Les choses s’accélèrent dans l’affaire de corruption liée à la lutte antidopage dans l’athlétisme mondial. Après la mise en examen de l’ancien président de l’Iaaf, Lamine Diack, le site d’investigation Mediapart a révélé les premiers éléments du rapport d’enquête provisoire de la Commission indépendante de l’Agence mondiale antidopage (Ama). Un rapport qui charge les deux fils du président Diack, Pape Massata et son frère Khalil.
Mediapart a pu consulter en exclusivité, les premiers éléments de l’enquête provisoire de la Commission indépendante de l’Agence mondiale antidopage (Ama). Un véritable «rapport noir» de l’athlétisme mondial, qui révèle comment les plus hauts dirigeants de la Fédération internationale (Iaaf) et de la Fédération russe d’athlétisme ont mis en place un système de corruption, de chantage et d’extorsion de fonds d’athlètes dopés russes et turc.
500 mille dollars de chantage contre une championne olympique turque
Dans ce rapport, les experts indépendants de la commission d’enquête de l’Ama reprennent en partie les allégations de dopage et de corruption à grande échelle au cœur de l’athlétisme russe diffusées par le journaliste allemand Hans-Joachim Seppelt, en les confirmant.
Mais les enquêteurs vont plus loin, décrivant un système de corruption ordonné directement par les plus hauts dirigeants de la Fédération internationale d’athlétisme, basée à Monaco. «Un réseau quasi mafieux, contrôlé par la «famille Diack», associée à Gabriel Dollé, ancien responsable de l’antidopage à l’Iaaf, à l’ex-président de la Fédération russe d’athlétisme et ex-trésorier de l’Iaaf, Valentin Balakhnichev, et à l’un des coachs des athlètes russes, Alexey Melnikov», informe le site.
Le réseau de corruption, poursuit la source, s’amorce en 2011, quand les deux fils du président de l’Iaaf, Papa Massata Diack, alors conseiller marketing de la fédération, aidé de son frère Khalil et de l’avocat sénégalais Habib Cissé, conseiller juridique auprès du président, vont récupérer la liste des suspectés de dopage de l’Iaaf et la transmettre à la Fédération russe d’athlétisme. Les dirigeants de l’Araf vont alors communiquer aux athlètes russes suspectés leur présence sur la liste, et leur risque de suspension pour les Jeux Olympiques de Londres en 2012.

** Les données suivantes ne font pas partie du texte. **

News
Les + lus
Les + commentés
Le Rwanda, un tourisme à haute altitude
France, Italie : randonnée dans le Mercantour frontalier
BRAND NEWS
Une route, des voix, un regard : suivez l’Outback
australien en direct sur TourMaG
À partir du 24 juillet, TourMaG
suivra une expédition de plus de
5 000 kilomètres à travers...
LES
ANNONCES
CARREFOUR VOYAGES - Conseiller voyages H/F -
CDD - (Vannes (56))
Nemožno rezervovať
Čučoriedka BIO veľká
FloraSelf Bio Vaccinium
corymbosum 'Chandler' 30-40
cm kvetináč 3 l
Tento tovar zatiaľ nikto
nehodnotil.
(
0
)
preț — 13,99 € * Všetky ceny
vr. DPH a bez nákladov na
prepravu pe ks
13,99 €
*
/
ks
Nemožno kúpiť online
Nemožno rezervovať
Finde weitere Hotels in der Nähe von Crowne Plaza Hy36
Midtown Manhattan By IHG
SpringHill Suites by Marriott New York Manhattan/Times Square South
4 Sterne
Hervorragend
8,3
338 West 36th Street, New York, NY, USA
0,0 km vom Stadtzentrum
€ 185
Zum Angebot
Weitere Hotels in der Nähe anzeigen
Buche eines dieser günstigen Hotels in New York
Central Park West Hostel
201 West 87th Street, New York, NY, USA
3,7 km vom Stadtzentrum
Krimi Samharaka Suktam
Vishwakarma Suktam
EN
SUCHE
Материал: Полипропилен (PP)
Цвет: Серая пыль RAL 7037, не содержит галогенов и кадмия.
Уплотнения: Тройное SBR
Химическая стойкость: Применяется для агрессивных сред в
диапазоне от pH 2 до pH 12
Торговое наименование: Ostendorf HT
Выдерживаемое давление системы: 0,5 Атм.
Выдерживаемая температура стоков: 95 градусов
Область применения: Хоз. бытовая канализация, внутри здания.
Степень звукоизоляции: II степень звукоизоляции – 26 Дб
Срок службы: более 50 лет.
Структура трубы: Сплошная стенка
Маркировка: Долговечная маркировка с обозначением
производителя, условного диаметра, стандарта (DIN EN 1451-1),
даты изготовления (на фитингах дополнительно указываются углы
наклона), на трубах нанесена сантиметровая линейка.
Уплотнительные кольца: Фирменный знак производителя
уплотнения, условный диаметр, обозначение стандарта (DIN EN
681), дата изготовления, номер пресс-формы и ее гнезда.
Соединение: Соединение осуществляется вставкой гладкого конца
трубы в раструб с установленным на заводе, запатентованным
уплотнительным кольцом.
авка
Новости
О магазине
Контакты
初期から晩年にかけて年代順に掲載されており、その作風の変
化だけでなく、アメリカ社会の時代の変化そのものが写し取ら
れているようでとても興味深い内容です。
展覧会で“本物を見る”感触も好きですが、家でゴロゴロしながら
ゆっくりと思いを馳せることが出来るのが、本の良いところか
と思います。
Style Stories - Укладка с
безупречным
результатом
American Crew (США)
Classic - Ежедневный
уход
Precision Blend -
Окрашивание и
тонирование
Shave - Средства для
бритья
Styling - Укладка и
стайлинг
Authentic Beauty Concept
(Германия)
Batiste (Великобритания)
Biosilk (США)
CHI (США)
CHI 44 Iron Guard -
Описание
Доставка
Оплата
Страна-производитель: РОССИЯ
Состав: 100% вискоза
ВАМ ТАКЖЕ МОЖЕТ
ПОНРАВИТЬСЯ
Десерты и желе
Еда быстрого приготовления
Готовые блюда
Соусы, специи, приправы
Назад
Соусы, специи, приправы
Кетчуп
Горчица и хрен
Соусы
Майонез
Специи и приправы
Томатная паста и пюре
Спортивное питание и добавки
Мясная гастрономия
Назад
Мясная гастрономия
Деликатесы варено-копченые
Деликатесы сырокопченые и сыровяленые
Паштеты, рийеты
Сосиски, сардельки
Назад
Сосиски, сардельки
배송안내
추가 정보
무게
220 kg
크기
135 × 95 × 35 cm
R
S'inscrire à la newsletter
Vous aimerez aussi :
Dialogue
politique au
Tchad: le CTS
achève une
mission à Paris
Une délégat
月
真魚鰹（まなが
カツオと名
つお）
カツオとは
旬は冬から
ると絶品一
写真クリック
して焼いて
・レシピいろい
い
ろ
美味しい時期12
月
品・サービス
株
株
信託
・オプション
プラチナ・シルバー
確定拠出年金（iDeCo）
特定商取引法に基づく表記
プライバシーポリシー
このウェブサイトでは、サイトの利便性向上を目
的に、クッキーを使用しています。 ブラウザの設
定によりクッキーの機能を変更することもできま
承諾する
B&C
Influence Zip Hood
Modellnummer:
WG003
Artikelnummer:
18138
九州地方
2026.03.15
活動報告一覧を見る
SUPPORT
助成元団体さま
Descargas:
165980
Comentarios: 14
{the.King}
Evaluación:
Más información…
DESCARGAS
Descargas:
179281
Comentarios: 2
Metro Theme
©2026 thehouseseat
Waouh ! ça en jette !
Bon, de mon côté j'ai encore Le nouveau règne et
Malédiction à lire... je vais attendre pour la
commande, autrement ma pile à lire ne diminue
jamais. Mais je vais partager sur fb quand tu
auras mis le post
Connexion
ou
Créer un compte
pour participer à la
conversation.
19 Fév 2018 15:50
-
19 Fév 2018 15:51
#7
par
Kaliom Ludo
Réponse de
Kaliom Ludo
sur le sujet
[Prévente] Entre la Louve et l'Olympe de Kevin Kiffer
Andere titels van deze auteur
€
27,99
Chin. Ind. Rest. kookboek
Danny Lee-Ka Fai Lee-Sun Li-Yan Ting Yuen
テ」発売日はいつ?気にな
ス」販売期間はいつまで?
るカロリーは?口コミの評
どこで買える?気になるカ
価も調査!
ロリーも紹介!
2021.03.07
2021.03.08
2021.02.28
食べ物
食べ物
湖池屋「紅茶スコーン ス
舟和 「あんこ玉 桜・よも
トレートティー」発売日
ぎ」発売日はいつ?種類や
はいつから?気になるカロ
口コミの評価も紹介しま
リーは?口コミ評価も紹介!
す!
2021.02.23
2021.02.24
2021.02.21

Va alors s’engager «un dangereux jeu de chantage» entre la Fédération et les athlètes, avec le cas de la marathonienne Liliya Shobukhova, déjà dévoilé dans le documentaire de la chaîne allemande Ard. L’athlète russe versera en trois fois et en cash 569 000 dollars, entre janvier 2012 et juillet 2012, à l’entraîneur Alexey Melnikov, qui servira d’intermédiaire avec les sportifs.
Chantage des frères Diack contre la Turque Asli Alptekin
Au cours de leurs entretiens, les enquêteurs engagés par l’Ama ont découvert un nouveau cas, jamais médiatisé, non russe. La championne olympique du 1 500 mètres à Londres, la Turque Asli Alptekin, aurait également été la victime d’un chantage orchestré par la famille Diack. Les deux fils de l’ancien patron de l’Iaaf lui auraient demandé 500 000 dollars en novembre 2012. Refusant le chantage, l’athlète a finalement écopé de huit ans de suspension pour dopage en juillet 2015, abandonnant pour l’occasion sa médaille d’or olympique de 2012.
Une société-écran appartiendrait à un associé de Massata Diack
L’argent de la corruption, transitant d’officiels installés à Monaco ou à Moscou, ira jusqu’à Singapour, où une entreprise nommée «Black Tidings» servira de société-écran pour les transferts d’argent. Cette compagnie appartiendrait à un associé de Papa Massata Diack et aurait servi à rembourser la marathonienne Liliya Shobukhova, qui menaçait soudainement de tout dévoiler.